まさか、実母にまでヒロイン補正が効いてしまうとは。
神の力が恐ろしいと思う反面、ただの親馬鹿かもしれないので、何とも言えない。
どちらにしても、会話の弾むテーマではない。
「そ、そうかな……」
曖昧な返事と表情でやり過ごそうとすると、アイーダがため息をつく。
「そうよ。元々可愛いけれど、最近は何というか……女の子らしくなったわね」
「ええ……」
元々可愛いと言うのは、親馬鹿部分だろう。
そして、ヒロイン補正で女の子らしさが増強されているのか。
では、拭き掃除も用務員ではなく、綺麗好きの女子的な感じで見えているのかもしれない。
神の力フィルターは、本当に恐ろしい。
「だから、好きな人でも出来たのかな、と思ったんだけど?」
言葉の意味を理解できず、ニーナは暫し固まった。
「好きな、ひとぉ?」
「そんな露骨に嫌そうな顔をしないの。……何だ。お母さん、ちょっと楽しみにしてたのに」
「楽しみって?」
「ニーナが一緒にいたいと思う人を連れてきてくれたら嬉しいな、って」
アイーダの笑顔が眩しすぎて直視できない。
ごめんなさい。
娘はヒロイン補正で女子力が上がっているだけです。
謝りたくなるのをぐっとこらえると、何とか笑顔を作る。
「そんな人がいれば良いけど、出会いもないわよ」
「それは残念ねえ。
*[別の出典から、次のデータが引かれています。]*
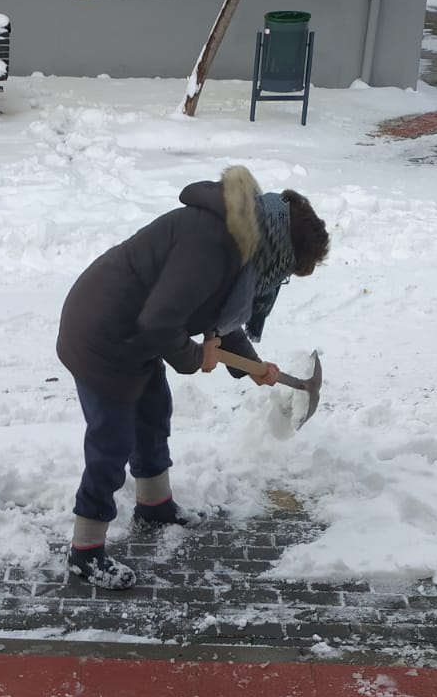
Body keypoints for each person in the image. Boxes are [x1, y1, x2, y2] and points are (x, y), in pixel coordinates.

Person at [56, 166, 329, 588]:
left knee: (153, 413)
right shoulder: (211, 243)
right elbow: (161, 322)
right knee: (112, 443)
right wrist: (196, 357)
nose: (280, 280)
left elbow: (216, 311)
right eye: (286, 271)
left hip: (134, 334)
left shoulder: (243, 239)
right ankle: (85, 552)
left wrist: (250, 365)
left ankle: (154, 504)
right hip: (104, 335)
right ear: (280, 248)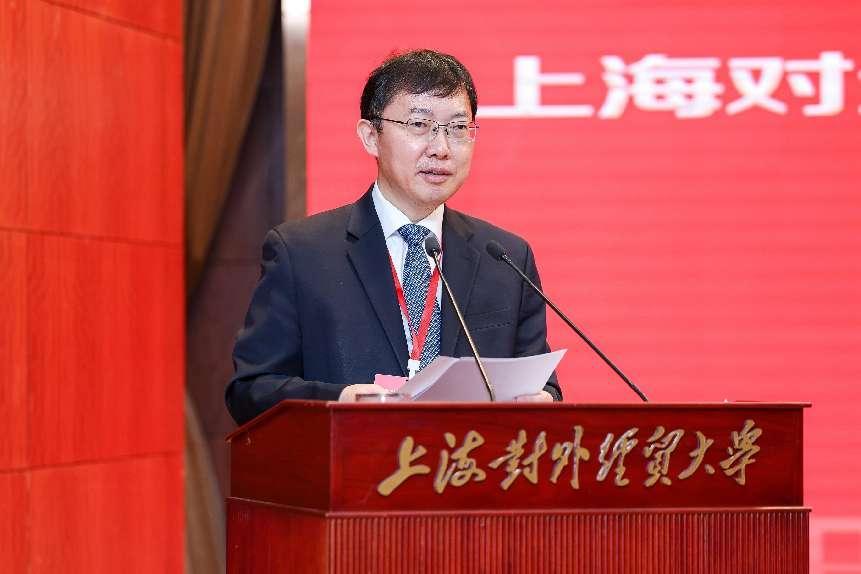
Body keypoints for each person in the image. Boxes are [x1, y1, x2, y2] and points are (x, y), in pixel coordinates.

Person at [226, 49, 561, 426]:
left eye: (457, 128)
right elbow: (250, 390)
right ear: (371, 136)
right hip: (352, 457)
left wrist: (543, 399)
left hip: (469, 460)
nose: (441, 148)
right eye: (419, 124)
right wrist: (340, 400)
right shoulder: (301, 253)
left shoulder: (505, 258)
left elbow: (543, 385)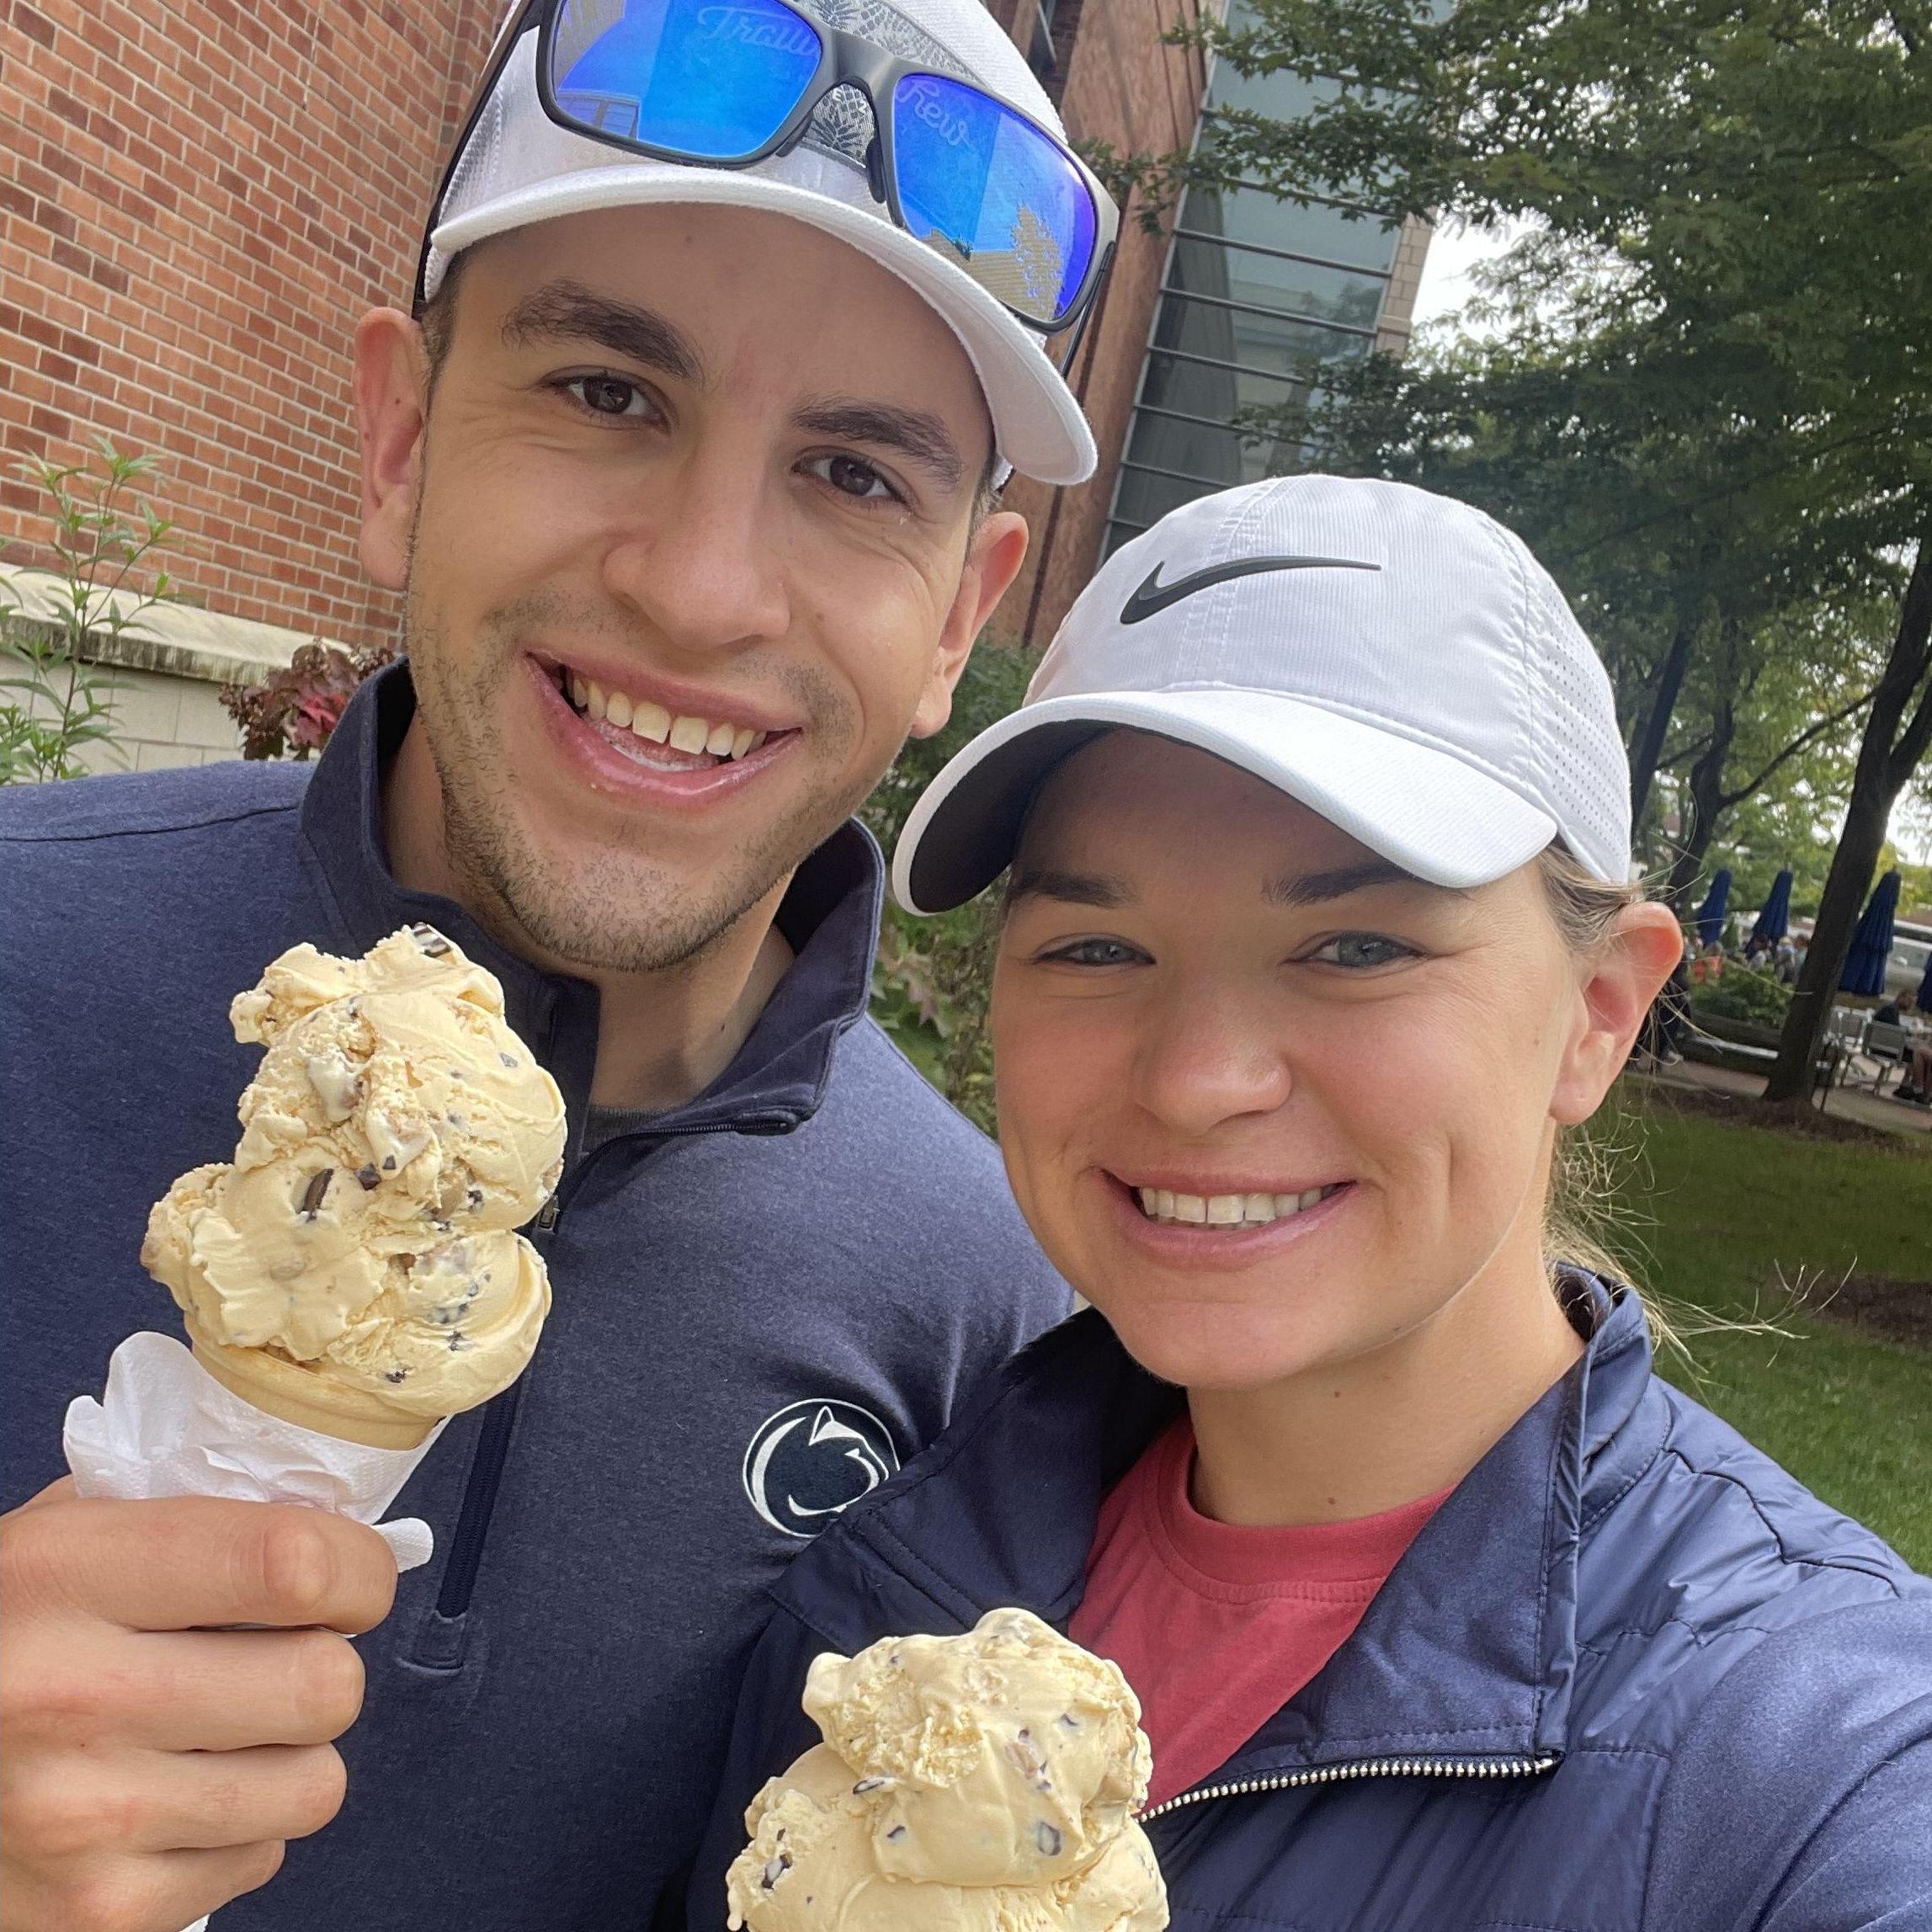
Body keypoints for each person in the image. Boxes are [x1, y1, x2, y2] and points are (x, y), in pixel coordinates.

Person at [0, 2, 1121, 1925]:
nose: (697, 586)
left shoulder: (988, 1318)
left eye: (856, 476)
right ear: (399, 439)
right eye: (608, 391)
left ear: (960, 617)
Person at [692, 478, 1932, 1929]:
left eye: (1352, 944)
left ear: (1599, 1011)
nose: (1201, 1078)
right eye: (1097, 947)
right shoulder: (889, 1571)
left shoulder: (1815, 1759)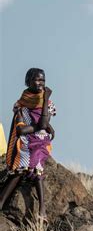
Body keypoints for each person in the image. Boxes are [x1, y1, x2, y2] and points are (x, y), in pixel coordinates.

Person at [0, 68, 56, 221]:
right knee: (20, 167)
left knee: (37, 166)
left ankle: (42, 210)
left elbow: (44, 123)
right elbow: (20, 130)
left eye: (43, 80)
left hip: (40, 141)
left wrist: (45, 100)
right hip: (24, 140)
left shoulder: (48, 103)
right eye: (37, 80)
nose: (40, 83)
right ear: (28, 81)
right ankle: (1, 202)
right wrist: (40, 127)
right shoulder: (21, 103)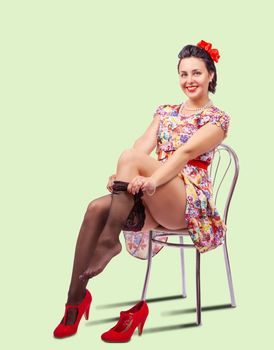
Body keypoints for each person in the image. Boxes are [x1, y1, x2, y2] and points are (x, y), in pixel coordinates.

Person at [53, 39, 230, 342]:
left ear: (210, 75)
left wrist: (151, 178)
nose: (189, 80)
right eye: (183, 74)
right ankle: (74, 301)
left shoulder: (217, 119)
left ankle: (109, 241)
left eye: (196, 73)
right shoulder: (165, 111)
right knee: (95, 206)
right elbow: (141, 147)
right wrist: (124, 176)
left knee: (129, 158)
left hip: (187, 202)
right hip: (152, 193)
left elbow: (185, 153)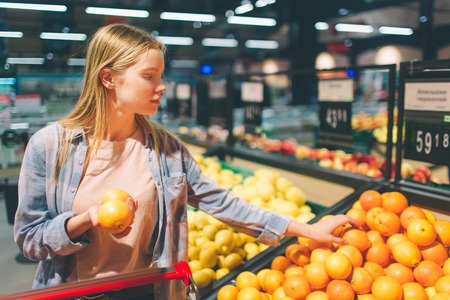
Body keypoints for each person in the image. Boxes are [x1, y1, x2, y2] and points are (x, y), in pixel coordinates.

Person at [14, 23, 359, 299]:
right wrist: (87, 219)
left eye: (161, 76)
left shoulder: (167, 149)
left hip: (149, 291)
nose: (161, 86)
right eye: (149, 76)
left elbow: (223, 204)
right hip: (77, 292)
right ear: (109, 78)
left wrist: (308, 230)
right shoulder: (51, 146)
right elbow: (30, 239)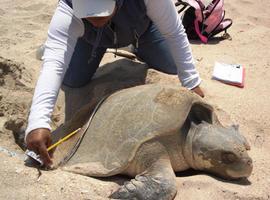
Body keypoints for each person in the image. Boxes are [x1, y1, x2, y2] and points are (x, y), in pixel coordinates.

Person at [25, 0, 205, 167]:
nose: (96, 18)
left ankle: (131, 45)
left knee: (172, 65)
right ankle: (57, 42)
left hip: (141, 31)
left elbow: (174, 32)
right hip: (89, 40)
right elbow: (54, 65)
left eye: (101, 9)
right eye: (89, 10)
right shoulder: (68, 9)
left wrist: (191, 82)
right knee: (72, 79)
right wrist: (38, 122)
……そんな人がいれば、お母さんも安心なんだけど」
それは、よくある母娘の会話なのかもしれない。
でも、ニーナには色恋の話には聞こえなかった。
自分以外の誰かがニーナのそばにいてくれれば安心だ、と。
自分がいなくなっても安心だ、と。
そう、聞こえた。
知らず、目に涙が浮かんでくる。
「疲れたから、もう寝るね。おやすみなさい」
慌てて立ち上がると自室へと駆け込む。
「……今日はエドが来なくて良かった」
ニーナは溢れる涙を拭うと、ベッドに潜り込んだ。